2. What knives would you be interested in trying in the bundled set? I've picked the below six from my humble collection because I think they represent a wide range of the awesomeness that is readily available.

1. Waiku 210 Gyuto
2. Gengetsu 210 Gyuto in W#2
3. Toyoma 210 Gyuto
4. Tanaka 210 Gyuto in VG10 (metalmaster so you can see the fit and finish)
5. Gesshin 210 Gyuto - stainless
6. Munetoshi 210 Gyuto 

Or maybe start up 2 passarounds with three in each?

Thoughts?


----------



## valgard

your boxes would be trashed by the end of the pass around if you care about them consider that. Very nice of you BTW.


----------



## TheCaptain

Good point, so ok - no boxes.


----------



## StonedEdge

I'd be down! Wouldn't you be restricting this passaround to USA tho? I'm in eastern Canada


----------



## TheCaptain

I don't see why we can't include Canada?
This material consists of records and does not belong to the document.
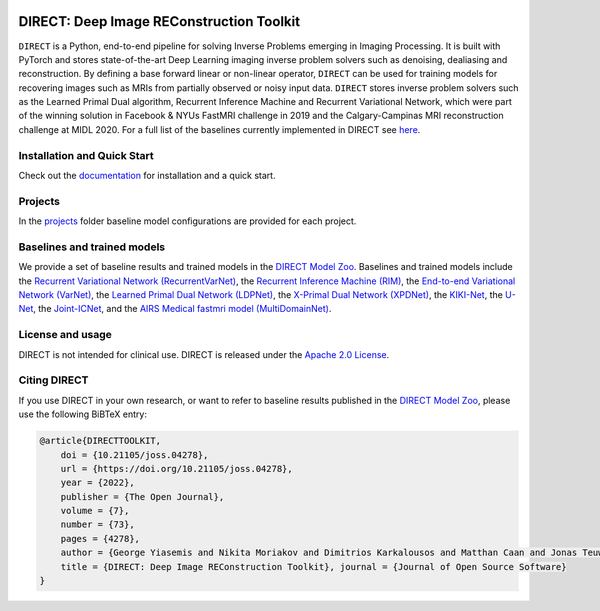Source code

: .. image:: https://joss.theoj.org/papers/10.21105/joss.04278/status.svg
   :target: https://doi.org/10.21105/joss.04278

.. image:: https://github.com/NKI-AI/direct/actions/workflows/tox.yml/badge.svg
   :target: https://github.com/NKI-AI/direct/actions/workflows/tox.yml
   :alt: tox

.. image:: https://github.com/NKI-AI/direct/actions/workflows/pylint.yml/badge.svg
   :target: https://github.com/NKI-AI/direct/actions/workflows/pylint.yml
   :alt: pylint

.. image:: https://github.com/NKI-AI/direct/actions/workflows/black.yml/badge.svg
   :target: https://github.com/NKI-AI/direct/actions/workflows/black.yml
   :alt: black

.. image:: https://api.codacy.com/project/badge/Grade/1c55d497dead4df69d6f256da51c98b7
   :target: https://app.codacy.com/gh/NKI-AI/direct?utm_source=github.com&utm_medium=referral&utm_content=NKI-AI/direct&utm_campaign=Badge_Grade_Settings
   :alt: codacy

.. image:: https://codecov.io/gh/NKI-AI/direct/branch/main/graph/badge.svg?token=STYAUFCKJY
   :target: https://codecov.io/gh/NKI-AI/direct
   :alt: codecov


DIRECT: Deep Image REConstruction Toolkit
=========================================

``DIRECT`` is a Python, end-to-end pipeline for solving Inverse Problems emerging in Imaging Processing. It is built with PyTorch and stores state-of-the-art Deep Learning imaging inverse problem solvers such as denoising, dealiasing and reconstruction. By defining a base forward linear or non-linear operator, ``DIRECT`` can be used for training models for recovering images such as MRIs from partially observed or noisy input data.
``DIRECT`` stores inverse problem solvers such as the Learned Primal Dual algorithm, Recurrent Inference Machine and Recurrent Variational Network, which were part of the winning solution in Facebook & NYUs FastMRI challenge in 2019 and the Calgary-Campinas MRI reconstruction challenge at MIDL 2020. For a full list of the baselines currently implemented in DIRECT see `here <#baselines-and-trained-models>`_.

.. raw:: html

   <div align="center">
     <img src=".github/direct.png"/>
     <figcaption>Zero-filled reconstruction, Compressed-Sensing (CS) reconstruction using the BART toolbox, Reconstruction using a RIM model trained with DIRECT</figcaption>
   </div>



Installation and Quick Start
----------------------------

Check out the `documentation <https://docs.aiforoncology.nl/direct>`_ for installation and a quick start.

Projects
--------
In the `projects <https://github.com/NKI-AI/direct/tree/main/projects>`_ folder baseline model configurations are provided for each project.

Baselines and trained models
----------------------------

We provide a set of baseline results and trained models in the `DIRECT Model Zoo <https://docs.aiforoncology.nl/direct/model_zoo.html>`_. Baselines and trained models include the `Recurrent Variational Network (RecurrentVarNet) <https://arxiv.org/abs/2111.09639>`_, the `Recurrent Inference Machine (RIM) <https://www.sciencedirect.com/science/article/abs/pii/S1361841518306078>`_, the `End-to-end Variational Network (VarNet) <https://arxiv.org/pdf/2004.06688.pdf>`_, the `Learned Primal Dual Network (LDPNet) <https://arxiv.org/abs/1707.06474>`_, the `X-Primal Dual Network (XPDNet) <https://arxiv.org/abs/2010.07290>`_, the `KIKI-Net <https://pubmed.ncbi.nlm.nih.gov/29624729/>`_, the `U-Net <https://arxiv.org/abs/1811.08839>`_, the `Joint-ICNet <https://openaccess.thecvf.com/content/CVPR2021/papers/Jun_Joint_Deep_Model-Based_MR_Image_and_Coil_Sensitivity_Reconstruction_Network_CVPR_2021_paper.pdf>`_, and the `AIRS Medical fastmri model (MultiDomainNet) <https://arxiv.org/pdf/2012.06318.pdf>`_.

License and usage
-----------------

DIRECT is not intended for clinical use. DIRECT is released under the `Apache 2.0 License <LICENSE>`_.

Citing DIRECT
-------------

If you use DIRECT in your own research, or want to refer to baseline results published in the `DIRECT Model Zoo <model_zoo.rst>`_\ , please use the following BiBTeX entry:

.. code-block:: BibTeX

    @article{DIRECTTOOLKIT,
        doi = {10.21105/joss.04278},
        url = {https://doi.org/10.21105/joss.04278},
        year = {2022},
        publisher = {The Open Journal},
        volume = {7},
        number = {73},
        pages = {4278},
        author = {George Yiasemis and Nikita Moriakov and Dimitrios Karkalousos and Matthan Caan and Jonas Teuwen},
        title = {DIRECT: Deep Image REConstruction Toolkit}, journal = {Journal of Open Source Software}
    }
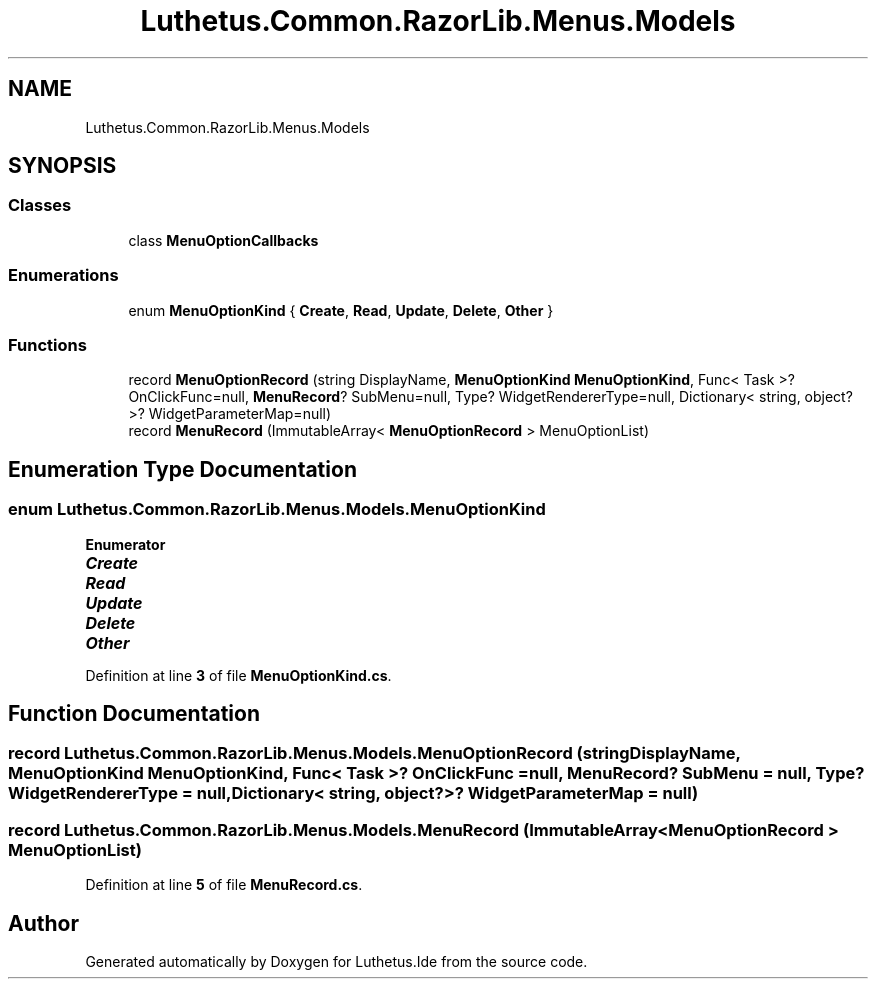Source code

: .TH "Luthetus.Common.RazorLib.Menus.Models" 3 "Version 1.0.0" "Luthetus.Ide" \" -*- nroff -*-
.ad l
.nh
.SH NAME
Luthetus.Common.RazorLib.Menus.Models
.SH SYNOPSIS
.br
.PP
.SS "Classes"

.in +1c
.ti -1c
.RI "class \fBMenuOptionCallbacks\fP"
.br
.in -1c
.SS "Enumerations"

.in +1c
.ti -1c
.RI "enum \fBMenuOptionKind\fP { \fBCreate\fP, \fBRead\fP, \fBUpdate\fP, \fBDelete\fP, \fBOther\fP }"
.br
.in -1c
.SS "Functions"

.in +1c
.ti -1c
.RI "record \fBMenuOptionRecord\fP (string DisplayName, \fBMenuOptionKind\fP \fBMenuOptionKind\fP, Func< Task >? OnClickFunc=null, \fBMenuRecord\fP? SubMenu=null, Type? WidgetRendererType=null, Dictionary< string, object?>? WidgetParameterMap=null)"
.br
.ti -1c
.RI "record \fBMenuRecord\fP (ImmutableArray< \fBMenuOptionRecord\fP > MenuOptionList)"
.br
.in -1c
.SH "Enumeration Type Documentation"
.PP 
.SS "enum \fBLuthetus\&.Common\&.RazorLib\&.Menus\&.Models\&.MenuOptionKind\fP"

.PP
\fBEnumerator\fP
.in +1c
.TP
\f(BICreate \fP
.TP
\f(BIRead \fP
.TP
\f(BIUpdate \fP
.TP
\f(BIDelete \fP
.TP
\f(BIOther \fP
.PP
Definition at line \fB3\fP of file \fBMenuOptionKind\&.cs\fP\&.
.SH "Function Documentation"
.PP 
.SS "record Luthetus\&.Common\&.RazorLib\&.Menus\&.Models\&.MenuOptionRecord (string DisplayName, \fBMenuOptionKind\fP MenuOptionKind, Func< Task >? OnClickFunc = \fRnull\fP, \fBMenuRecord\fP? SubMenu = \fRnull\fP, Type? WidgetRendererType = \fRnull\fP, Dictionary< string, object?>? WidgetParameterMap = \fRnull\fP)"

.SS "record Luthetus\&.Common\&.RazorLib\&.Menus\&.Models\&.MenuRecord (ImmutableArray< \fBMenuOptionRecord\fP > MenuOptionList)"

.PP
Definition at line \fB5\fP of file \fBMenuRecord\&.cs\fP\&.
.SH "Author"
.PP 
Generated automatically by Doxygen for Luthetus\&.Ide from the source code\&.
Shipment times/costs are pretty comparable to the US, right?

I'd get a list and then set it in the order of folks who live closest to each other to minimize transit times.


----------



## StonedEdge

That's awesome, yea from Chitown most of of Canada's large cities aren't that far away from a postal service perspective.


----------



## Ivang

that would be awesome!! I think i couldnt handle more than 3 knives and be able to use them enough to form an opinion about them in a timely manner. if I'm lucky enough I'd love to try the gengetsu, wakui and toyama


----------



## TheCaptain

Ok, I'll leave this open for a week to see how much interest we generate then start it the last week in November.


----------



## dwalker

I would love to try 1, 5, and 6


----------



## StonedEdge

1 and 3 primary interests for me


----------



## chinacats

I'd say 1,5,6...and throw in a warning about shipping costs to Canada (my experience anyway).


----------



## labor of love

Toyama is too nice for pass around &#128512;. Vg10 sounds like perfect steel for a pass around!


----------



## Taramonia

That's mighty nice of you, I wish I had more worth passing around lol. As far as your list goes my personal top picks would be the Gengetsu and the Gesshin for sure, then probably the Waiku as I'm not familiar with it at all


----------



## panda

just so you know, first time i did a passaround, it came back totally trashed, it had lost about 3mm blade height and nobody had bothered to thin it so it was fat AF, scratches everywhere, handle stained full of slurry, etc.


----------



## daveb

Sounds like one of your regular knives.....[emoji41]


----------



## panda

Yeah but it's ok when I did it myself &#129315;


----------



## HRC_64

TheCaptain said:


> I don't see why we can't include Canada? Shipment times/costs are pretty comparable to the US, right?



Last time I looked a medium FRB into CA was about $35-45 dollars range.
Roughly double to triple the US domestic costs.


----------